Kein Anspruch auf Nachsichtgewährung
Das OLG Düsseldorf kam des Weiteren zu dem Ergebnis, dass die mit dem Fristversäumnis verbundene Rechtsfolge (Erlöschen des Zuschlags) für den betroffenen Bieter auch zumutbar ist, da es grundsätzlich dem Anlagenbetreiber obliegt, sich über die geltende Rechtslage und die Voraussetzungen für die Inanspruchnahme der Förderung nach dem EEG zu informieren. Entsteht jedoch hierüber ein Rechtsirrtum, der auf eine unrichtige Auskunft seitens der Bundesnetzagentur zurückzuführen ist, käme allerdings eine Nachsichtgewährung in Betracht.
Das Rechtsinstitut der Nachsichtgewährung kann in den Fällen greifen, in denen sich eine Behörde durch Berufung auf die Fristsäumnis „treuwidrig“ verhält.
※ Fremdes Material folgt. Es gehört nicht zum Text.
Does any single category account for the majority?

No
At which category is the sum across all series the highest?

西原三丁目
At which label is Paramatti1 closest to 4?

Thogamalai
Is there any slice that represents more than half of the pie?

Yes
Dies kann der Fall sein, wenn
- die Wiedereinsetzung rechtlich ausgeschlossen ist,
- die Versäumung der Frist aber auf staatliches Fehlverhalten bei der Anwendung von Rechtsvorschriften zurückzuführen ist
- ohne die korrekte Beachtung der Rechtsvorschriften der Betroffene seine Rechte nicht wahren kann, und
- wenn durch die Berücksichtigung der verspäteten Handlung der Zweck des Gesetzes nicht verfehlt wird.
Zwar war die Bundesnetzagentur nach dem Grundsatz der Selbstbindung der Verwaltung (aufgrund vorangegangenen Verhaltens) dazu verpflichtet, der Beschwerdeführerin bei Zuschlagserteilung Informationen über die Voraussetzungen einer fristgerechten Realisierung und insbesondere das Erfordernis der Zahlungsberechtigung zu erteilen. Dieser Verpflichtung ist die Bundesnetzagentur nicht nachgekommen. Gleichwohl hätte die Betreiberin ihre Rechte wahren können. Eine weitere Voraussetzung für die Gewährung von Nachsicht ist, dass das staatliche Fehlverhalten der Bundesnetzagentur die wesentliche Ursache für die Überschreitung der Frist bildete. Nach Ansicht des OLG Düsseldorf fehlte es an dieser Kausalität, da die Bundesnetzagentur auf ihrer Website über das jeweils aktuell geltende Ausschreibungsverfahren informiere und die Betreiberin sich darüber selbst umfassend und zutreffend über die Rechtslage informiert hätte können.
OLG Düsseldorf: Projektierer und Betreiber in der Pflicht
Wie das OLG Düsseldorf nochmal deutlich hervorhebt und damit der BNetzA zustimmt, sind die jeweiligen Bieter und damit die Projektierer und Betreiber in der Pflicht sich über das aktuell geltende Ausschreibungsverfahren einschließlich aller erforderlichen Schritte und Fristen zu informieren. Auch wenn die bei Fristversäumnis entstehende Rechtsfolge im Erlöschen des Zuschlags eine für Betreiber drastische und wirtschaftlich tiefgreifende ist, stellt der Beschluss klar, dass daraus nicht automatisch ein Anspruch auf Nachsichtgewährung entsteht.
Sollten jedoch Freiflächen Solaranlagen ohne die EEG-Förderung wirtschaftlich nicht bestehen können und nachträglich nur ein Rückbau der Ausweg sein, wäre damit der Energiewende nicht viel gebracht.